Because assumptions matter, try a few values that represent optimistic, typical, and conservative cases.
Financial results are estimates. Actual loan terms, taxes, fees, rates, and market returns can change the final outcome.
Example
Worked example
A $300,000 loan at 6.5% for 30 years has a $1,896 monthly payment. The schedule shows the first payment splits into roughly $1,625 interest and $271 principal; by year 15 the split is close to even; the final payments are nearly all principal. Adding $100 a month from the start moves the payoff date about four years earlier and saves roughly $60,000.
FAQ
Common questions
How much does an extra $100 a month change a 30-year mortgage?
On a $300,000 loan at 6.5% (payment about $1,896), an extra $100 a month pays the loan off roughly four years early and saves around $60,000 in interest.

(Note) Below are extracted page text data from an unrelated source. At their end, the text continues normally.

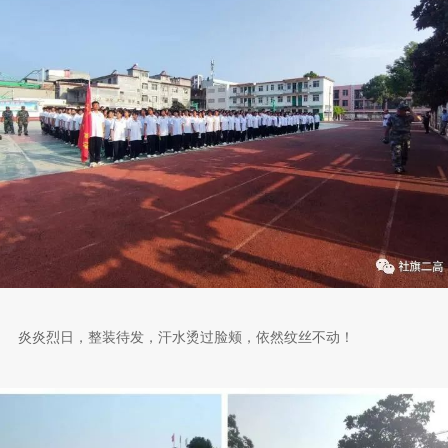
炎炎烈日，整装待发，汗水烫过脸颊，依然纹丝不动！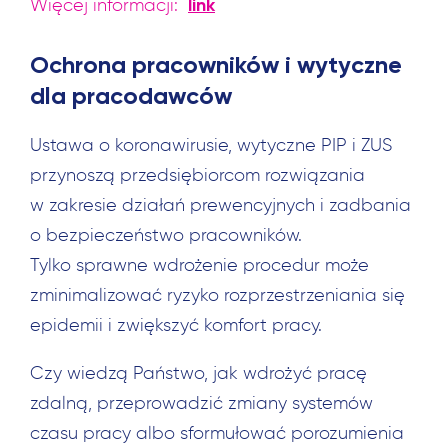
link
Więcej informacji:
Ochrona pracowników i wytyczne
dla pracodawców
Ustawa o koronawirusie, wytyczne PIP i ZUS
przynoszą przedsiębiorcom rozwiązania
w zakresie działań prewencyjnych i zadbania
o bezpieczeństwo pracowników.
Tylko sprawne wdrożenie procedur może
zminimalizować ryzyko rozprzestrzeniania się
epidemii i zwiększyć komfort pracy.
Czy wiedzą Państwo, jak wdrożyć pracę
zdalną, przeprowadzić zmiany systemów
czasu pracy albo sformułować porozumienia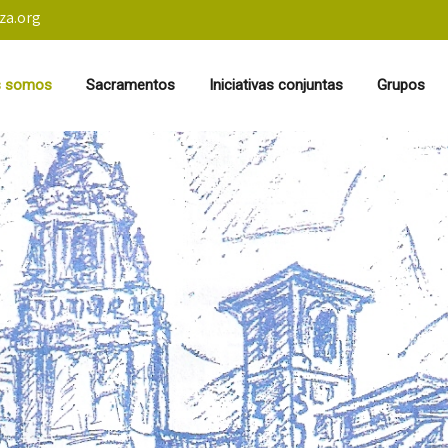
za.org
s somos
Sacramentos
Iniciativas conjuntas
Grupos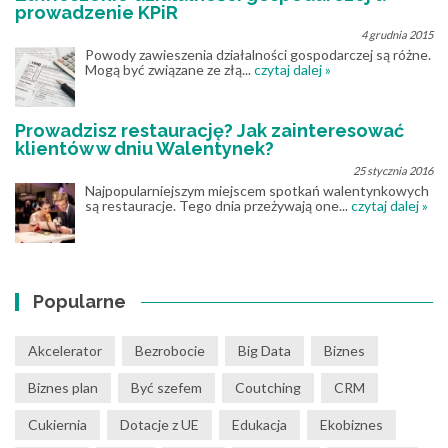
prowadzenie KPiR
4 grudnia 2015
Powody zawieszenia działalności gospodarczej są różne.
Mogą być związane ze złą...
czytaj dalej »
Prowadzisz restaurację? Jak zainteresować
klientów w dniu Walentynek?
25 stycznia 2016
Najpopularniejszym miejscem spotkań walentynkowych
są restauracje. Tego dnia przeżywają one...
czytaj dalej »
Popularne
Akcelerator
Bezrobocie
Big Data
Biznes
Biznes plan
Być szefem
Coutching
CRM
Cukiernia
Dotacje z UE
Edukacja
Ekobiznes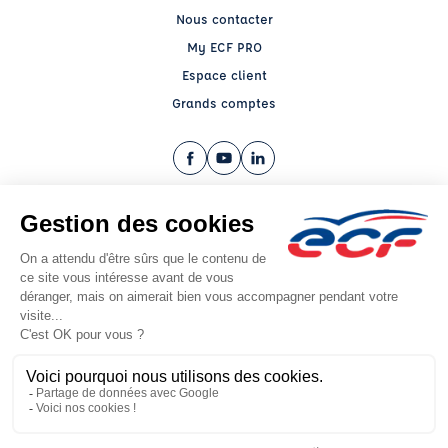
Nous contacter
My ECF PRO
Espace client
Grands comptes
Facebook (nouvelle fenêtre)
YouTube (nouvelle fenêtre)
LinkedIn (nouvelle fenêtre)
CGV
Mentions légales
© 2026 École de Conduite Française. Tous droits réservés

The earlier in the loan you start, the bigger the effect, because early payments are mostly interest.
Why is most of my early mortgage payment interest?
Interest is charged on the outstanding balance, which is largest at the start. On a new $300,000 loan at 6.5%, about $1,625 of the first $1,896 payment is interest. As the balance falls, the split gradually flips — the schedule in this calculator shows exactly when.
Is it better to pay extra monthly or in one lump sum?
Mathematically, money applied sooner saves more interest, so monthly extras beat saving up for a year-end lump sum of the same total. What matters most is that extra payments are applied to principal — check how your lender handles them.
What information do I need for the Amortization Schedule?
You usually need loan amount, interest rate, term, start date, and optional extra payments. You can change the inputs and recalculate as many times as needed.
How does the Amortization Schedule calculate the result?
It breaks each payment into principal and interest and tracks the remaining balance over the loan schedule.
Are the results exact?
Financial results are estimates. Actual loan terms, taxes, fees, rates, and market returns can change the final outcome.